Fig. 11.—A, Diatoma vulgare:—a, side view of frustule; b, frustule undergoing self-division.
B. Grammatophora serpentina:—a, front and side view of single frustule; b, front and end view of divided frustule; c, frustule about to undergo division; d, frustule completely divided.

The diatom or frustule is considered to present its front view when the joint or suture of the valves is turned to the eye, as in [fig. 11] B, b, whilst the side view is seen when the centre of either valve is directly beneath the eye, as in [fig. 11] A, a. When the diatoms are young the valves are in close contact, but as they increase in size by a secretion round their edges, the valves separate from one another, and the cell membrane which is left exposed is immediately consolidated by silex, and forms a kind of hoop between the valves, as in [fig. 12]. This hoop increases in breadth as the cell increases in length. When the two valves are circular discs, they are separated by a circular hoop, round the edges of which water is admitted to nourish the plant; but when the diatom has an elongated form, the water enters through depressed points in its extremities which are free from silex.

Fig. 12. Biddulphia pulchella.

Fig. 13. Pleurosigma angulatum.—A, entire frustule; B, its hexagonal areolation; C, the same more highly magnified.

Numerous as these plants are, the valves of each genus have their own peculiar ornaments, consisting of the most beautiful and symmetrical designs, which are impressed upon the young valves when they are in a plastic state. The genus Navicula and others are marked with the finest striæ, some diagonally, others transversely. Rows of round or oval spots disposed in parallel lines are peculiar to some; the valves of others are covered with hexagonal forms of the most perfect structure, as those of the Pleurosigma angulatum, [fig. 13], where A is the magnified diatom, and B and C its hexagonal areolations, seen under higher and higher microscopic powers; but the figures on the discoid genera are the most beautiful of all. There is generally a small ornamented circular space in the centre of the valves, from whence rays extend to the circumference, dividing the surface of the valves into eight, ten, or more equal parts, the alternate segments being differently and highly ornamented, as in the Actinocyclus undulatus ([fig. 14]), where A is the side view, and B is the front view. The Arachnoidiscus Ehrenbergii takes its name from the likeness of the figures on its circular valves to a spider’s web. According to the observations of Mr. Shadbolt, each valve is formed of two superposed layers; on the uppermost of these, which is a thin horny transparent substance, the spider’s web is engraven; and the undermost silicious layer, which forms the supporting frame-work, is like a circular Gothic window. The genus Triceratium, nearly allied to the preceding in general characters, though differing in having a triangular shape, has many species in a fossil state, while others are still existing in the ocean, and in tidal rivers. The Triceratium favus, one of the largest and most beautifully marked, occurs in the mud of the Thames, and that of the estuaries of other rivers on our coasts; it is also frequently found on the surface of uncleaned shells.[^[32]] From the few examples given, a faint idea only can be formed of the variety and beauty of the engravings on the diatoms. It had long been doubted whether those on the valves of Coscinodiscus, Triceratium and others, were elevations or depressions, but Professor Rood of New York, United States, has proved them to be depressions by an optical arrangement which will be useful for the investigation of microscopic forms.

--------------------------------------------------

■ Work order
Pick up the text on diatom valves and their markings at the point where it stops, and carry it forward. The data that follows comes from another source and has no connection to the diatom text.

■ Provided data
--------------------------------------------------

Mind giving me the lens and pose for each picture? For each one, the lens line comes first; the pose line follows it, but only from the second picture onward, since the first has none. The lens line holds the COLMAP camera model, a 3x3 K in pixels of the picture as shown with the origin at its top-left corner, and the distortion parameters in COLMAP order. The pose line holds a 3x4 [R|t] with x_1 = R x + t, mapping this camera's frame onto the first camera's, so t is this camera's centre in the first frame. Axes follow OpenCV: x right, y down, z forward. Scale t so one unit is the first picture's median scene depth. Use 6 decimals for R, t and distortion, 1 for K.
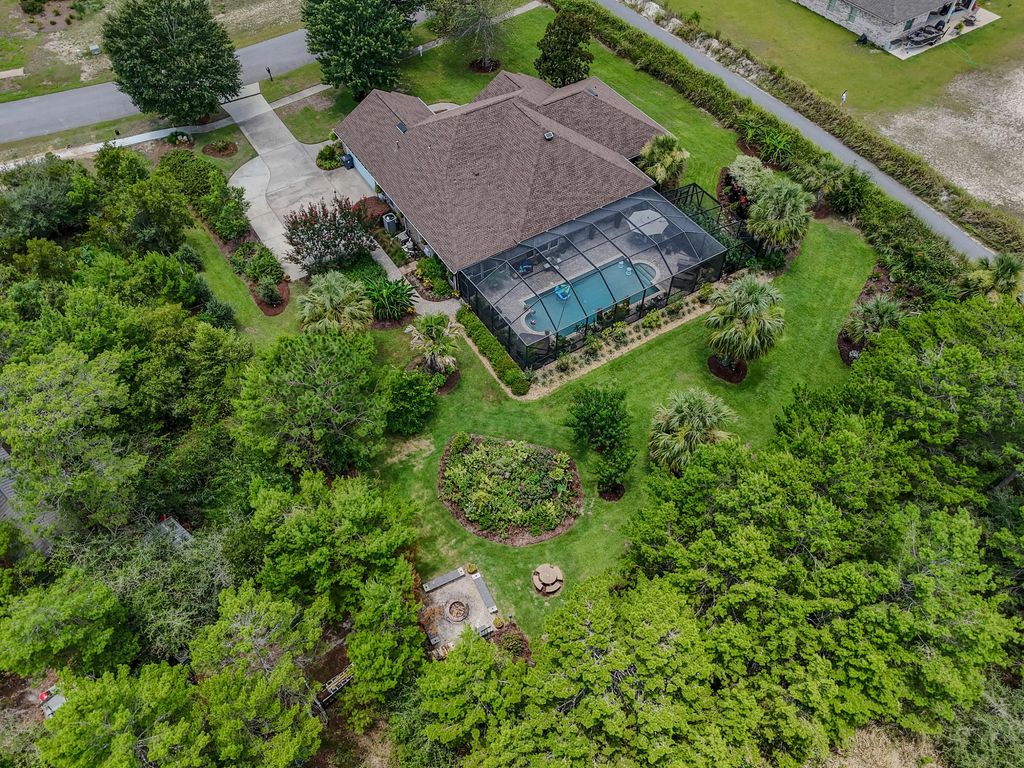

--------------------------------------------------

■ Response to the task
Fig. 14. Actinocyclus undulatus.

Diatoms increase by spontaneous bisection, by conjugation, and by the resolution of their endochrome into minute spores, called gonidia. When bisection is about to take place the cell elongates, the hoop increases in breadth, the endochrome divides into two equal parts, and the coating of the cell bends in between them, which gives the diatom the appearance of an hour-glass. At last they separate, and upon each of the new surfaces a new silicious half is formed, usually the exact counterpart of the old one, so that there are two diatoms instead of one; and the process may be continued indefinitely. In most cases, the new diatoms thus produced are free and independent. Sometimes, however, they adhere to one another by a fragment or connecting membrane, and if they happen to be slender and rectangular, and attached side by side, they form a slender filament, or if attached by alternate angles they form a zigzag chain, as in [fig. 11].